An interactive and lively discussion looked into the issue of reliable and timely data and statistics for monitoring the progress towards the Sustainable Development Goals (SDGs) in Bangladesh. High level policy makers, academics, development partners and members of civil society attended the dialogue organized by UNFPA and The Daily Star. They highlighted the need for SDGs to be monitored and measured in real time to ensure success. There was a strong consensus that it is high time to mobilise political and financial commitments to support better data for the SDGs.
Lessons learned from the Millennium Development Goals have made it clear that monitoring is central in achieving goals. In the case of the MDGs data was collected, however with delays and a lack of comprehensiveness.

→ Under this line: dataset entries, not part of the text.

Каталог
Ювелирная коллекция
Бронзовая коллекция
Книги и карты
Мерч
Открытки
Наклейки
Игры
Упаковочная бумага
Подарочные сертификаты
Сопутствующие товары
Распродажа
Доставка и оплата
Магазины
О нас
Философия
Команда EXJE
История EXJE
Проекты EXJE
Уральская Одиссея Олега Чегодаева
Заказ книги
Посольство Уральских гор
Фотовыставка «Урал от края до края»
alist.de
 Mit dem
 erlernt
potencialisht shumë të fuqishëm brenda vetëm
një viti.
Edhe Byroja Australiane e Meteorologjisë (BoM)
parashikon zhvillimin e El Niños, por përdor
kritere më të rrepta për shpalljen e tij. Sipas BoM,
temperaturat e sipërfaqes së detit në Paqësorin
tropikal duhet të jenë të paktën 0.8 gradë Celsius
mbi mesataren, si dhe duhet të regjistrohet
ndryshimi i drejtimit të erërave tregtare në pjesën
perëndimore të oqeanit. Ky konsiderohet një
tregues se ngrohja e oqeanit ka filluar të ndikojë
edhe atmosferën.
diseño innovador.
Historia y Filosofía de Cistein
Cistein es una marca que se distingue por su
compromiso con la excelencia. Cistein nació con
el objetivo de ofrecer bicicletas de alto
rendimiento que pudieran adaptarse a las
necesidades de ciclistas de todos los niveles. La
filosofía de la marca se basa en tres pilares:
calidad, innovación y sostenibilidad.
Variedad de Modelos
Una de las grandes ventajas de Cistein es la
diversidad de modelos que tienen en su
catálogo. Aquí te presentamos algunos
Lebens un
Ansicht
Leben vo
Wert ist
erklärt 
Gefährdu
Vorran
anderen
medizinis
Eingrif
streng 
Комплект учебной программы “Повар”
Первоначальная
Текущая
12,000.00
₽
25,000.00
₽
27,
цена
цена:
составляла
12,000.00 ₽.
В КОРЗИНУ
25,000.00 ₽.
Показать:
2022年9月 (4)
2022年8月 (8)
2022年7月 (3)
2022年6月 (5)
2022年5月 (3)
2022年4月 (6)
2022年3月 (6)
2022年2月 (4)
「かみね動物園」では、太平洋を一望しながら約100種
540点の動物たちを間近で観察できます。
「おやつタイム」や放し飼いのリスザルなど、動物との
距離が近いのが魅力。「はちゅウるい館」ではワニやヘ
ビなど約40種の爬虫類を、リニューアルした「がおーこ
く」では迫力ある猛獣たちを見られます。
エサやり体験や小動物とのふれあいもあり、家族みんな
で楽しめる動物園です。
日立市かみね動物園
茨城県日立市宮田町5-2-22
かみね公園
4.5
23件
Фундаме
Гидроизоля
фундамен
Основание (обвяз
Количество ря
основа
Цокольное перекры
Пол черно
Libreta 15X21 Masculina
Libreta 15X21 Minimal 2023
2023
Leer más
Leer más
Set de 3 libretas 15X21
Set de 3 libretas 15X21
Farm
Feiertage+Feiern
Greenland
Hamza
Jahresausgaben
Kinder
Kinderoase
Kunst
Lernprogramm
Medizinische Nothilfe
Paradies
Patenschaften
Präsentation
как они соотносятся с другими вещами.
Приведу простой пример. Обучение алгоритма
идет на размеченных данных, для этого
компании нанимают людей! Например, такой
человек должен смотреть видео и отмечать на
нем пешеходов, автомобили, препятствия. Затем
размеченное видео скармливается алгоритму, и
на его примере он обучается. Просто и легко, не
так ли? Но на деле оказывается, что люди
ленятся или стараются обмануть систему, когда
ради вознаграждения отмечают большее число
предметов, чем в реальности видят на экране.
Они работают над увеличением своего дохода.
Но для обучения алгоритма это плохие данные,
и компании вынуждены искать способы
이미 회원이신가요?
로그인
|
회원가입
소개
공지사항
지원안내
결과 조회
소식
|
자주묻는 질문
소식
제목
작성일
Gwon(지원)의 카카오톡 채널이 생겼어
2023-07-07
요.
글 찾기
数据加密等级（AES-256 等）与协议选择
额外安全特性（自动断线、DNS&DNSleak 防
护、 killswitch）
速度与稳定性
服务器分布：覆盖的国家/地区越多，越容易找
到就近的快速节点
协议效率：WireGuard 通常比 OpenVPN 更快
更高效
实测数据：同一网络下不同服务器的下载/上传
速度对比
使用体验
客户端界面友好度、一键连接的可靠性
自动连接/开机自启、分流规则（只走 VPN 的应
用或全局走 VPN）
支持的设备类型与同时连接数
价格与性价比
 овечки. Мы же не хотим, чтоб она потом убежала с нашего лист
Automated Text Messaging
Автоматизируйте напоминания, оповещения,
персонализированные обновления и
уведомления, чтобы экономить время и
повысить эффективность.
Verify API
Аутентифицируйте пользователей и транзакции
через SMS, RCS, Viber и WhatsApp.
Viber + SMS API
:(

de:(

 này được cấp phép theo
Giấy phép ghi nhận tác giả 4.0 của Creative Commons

The data collected could therefore not be used as a real-time management tool for governments, civil society organisations and businesses to measure progress and revise approaches where needed. To overcome these gaps, it is critically important to improve availability of data and analysis towards sustainable development in order to help governments track progress, ensure that decisions are evidence-based, and strengthen accountability, said participants at the dialogue.
The very idea of sustainability is directly linked with inclusiveness. The principles of inclusiveness and leaving no one behind are at the core of the 2030 Agenda. No one should be discriminated because of his or her age, sex, disability, race, ethnicity, origin, religion, and economic or other status. That's why to achieve sustainability disaggregated data is required - by geographic location and by sex and gender, but also by population groups, such as children, women of reproductive age, youth and elderly, ethnic and religious minorities and other vulnerable groups.
Planning Minister A H M Mustafa Kamal said that Bangladesh government is taking the SDGs seriously, and considers data collection as a vital tool in measuring the country's progress towards sustainable development. The SDGs and targets are incorporated in the national planning processes, particularly in the five-year plans. The recently passed Statistical Act, 2013, gives the Bangladesh Bureau of Statistics (BBS) the mandate to collect and endorse all official statistics. It will be the primary institution for generation of statistics, with assistance from the Bangladesh Institute of Development Studies (BIDS) and relevant government bodies, said the minister.
Pointing to the present status of the country's preparation for generating data relevant to the SDGs, a senior official of the Planning Ministry of Bangladesh explained that among the 230 SDG indicators, information on 63 indicators is available from the existing data generation system of the country. Data on another 67 indicators can be generated by slight modification of the existing system. For the rest 100 indicators, new surveys and means of data collection need to be developed, said the official. That's why the government is now focusing on generating administrative data from line ministries and other government institutions up to the grassroots level. A SDG cell has been set up at BBS. It focuses on data generation and gives an opportunity to have coordination among all other data producing agencies. A national strategy for development statistics has already been developed by BBS and a master plan soon to be finalized will address the data needs in a structured manner. So far, 44 projects have been identified to collect and analyse data in order to meet the 17 Sustainable Development Goals, said the government representative. Professor Dr. Shamsul Alam, member General Economic Division of the Planning Commission, highlighted the need for national household surveys more frequently to get efficient data.
Measuring progress and achievement of the SDGs requires a large amount of disaggregated data, which poses challenges, as data needs to be collected from various sources and aggregated in a structured manner. The government will be required to standardize data collection and data processing systems, said the experts present at the programme. Investments should be made in skilled human resources along with the application of modern technologies for data collection and management.
On the need for data and metrics, all the participants agreed that political commitment is vital. A stronger national leadership is needed to bring together relevant national entities that produce data that meet the demands for monitoring of the SDGs. More investment and technical assistance should be channeled for data generation, particularly in Civil Vital Registration System (CRVS), said the participants. It is also important to bring together international partners to avoid duplications in technical and financial assistance. The programme ended with the call for 'data revolution' that will significantly improve the statistical capacity of the country and better prepare it for achieving the Sustainable Development Goals.